◆ Aufgabenstellung
Tausche in allen folgenden Einträgen „Matthews“ gegen „Mathews“ aus. Gib die Zeilen sonst unverändert wieder.

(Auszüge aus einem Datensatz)

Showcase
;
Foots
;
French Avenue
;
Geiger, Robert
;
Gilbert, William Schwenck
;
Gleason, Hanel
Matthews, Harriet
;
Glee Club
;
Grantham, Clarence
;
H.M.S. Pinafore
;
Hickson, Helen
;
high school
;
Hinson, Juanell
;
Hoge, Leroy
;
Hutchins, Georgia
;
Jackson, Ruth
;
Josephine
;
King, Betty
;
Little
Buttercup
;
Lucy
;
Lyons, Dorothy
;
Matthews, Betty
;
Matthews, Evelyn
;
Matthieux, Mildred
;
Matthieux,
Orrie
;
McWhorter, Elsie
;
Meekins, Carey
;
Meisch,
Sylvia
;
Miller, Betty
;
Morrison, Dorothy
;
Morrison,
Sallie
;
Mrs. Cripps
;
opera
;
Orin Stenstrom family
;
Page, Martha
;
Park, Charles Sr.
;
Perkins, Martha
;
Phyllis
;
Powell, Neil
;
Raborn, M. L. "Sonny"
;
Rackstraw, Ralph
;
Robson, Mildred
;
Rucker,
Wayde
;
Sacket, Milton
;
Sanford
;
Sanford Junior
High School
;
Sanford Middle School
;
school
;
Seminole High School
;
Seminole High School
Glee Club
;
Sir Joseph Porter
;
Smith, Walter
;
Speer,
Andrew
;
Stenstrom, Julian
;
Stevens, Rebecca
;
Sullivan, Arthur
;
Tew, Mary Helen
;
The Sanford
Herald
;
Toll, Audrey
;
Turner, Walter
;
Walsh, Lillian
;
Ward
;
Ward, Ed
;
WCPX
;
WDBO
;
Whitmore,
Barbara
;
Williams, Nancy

◆ Gelöste Aufgabe
Showcase
;
Foots
;
French Avenue
;
Geiger, Robert
;
Gilbert, William Schwenck
;
Gleason, Hanel
Mathews, Harriet
;
Glee Club
;
Grantham, Clarence
;
H.M.S. Pinafore
;
Hickson, Helen
;
high school
;
Hinson, Juanell
;
Hoge, Leroy
;
Hutchins, Georgia
;
Jackson, Ruth
;
Josephine
;
King, Betty
;
Little
Buttercup
;
Lucy
;
Lyons, Dorothy
;
Mathews, Betty
;
Mathews, Evelyn
;
Matthieux, Mildred
;
Matthieux,
Orrie
;
McWhorter, Elsie
;
Meekins, Carey
;
Meisch,
Sylvia
;
Miller, Betty
;
Morrison, Dorothy
;
Morrison,
Sallie
;
Mrs. Cripps
;
opera
;
Orin Stenstrom family
;
Page, Martha
;
Park, Charles Sr.
;
Perkins, Martha
;
Phyllis
;
Powell, Neil
;
Raborn, M. L. "Sonny"
;
Rackstraw, Ralph
;
Robson, Mildred
;
Rucker,
Wayde
;
Sacket, Milton
;
Sanford
;
Sanford Junior
High School
;
Sanford Middle School
;
school
;
Seminole High School
;
Seminole High School
Glee Club
;
Sir Joseph Porter
;
Smith, Walter
;
Speer,
Andrew
;
Stenstrom, Julian
;
Stevens, Rebecca
;
Sullivan, Arthur
;
Tew, Mary Helen
;
The Sanford
Herald
;
Toll, Audrey
;
Turner, Walter
;
Walsh, Lillian
;
Ward
;
Ward, Ed
;
WCPX
;
WDBO
;
Whitmore,
Barbara
;
Williams, Nancy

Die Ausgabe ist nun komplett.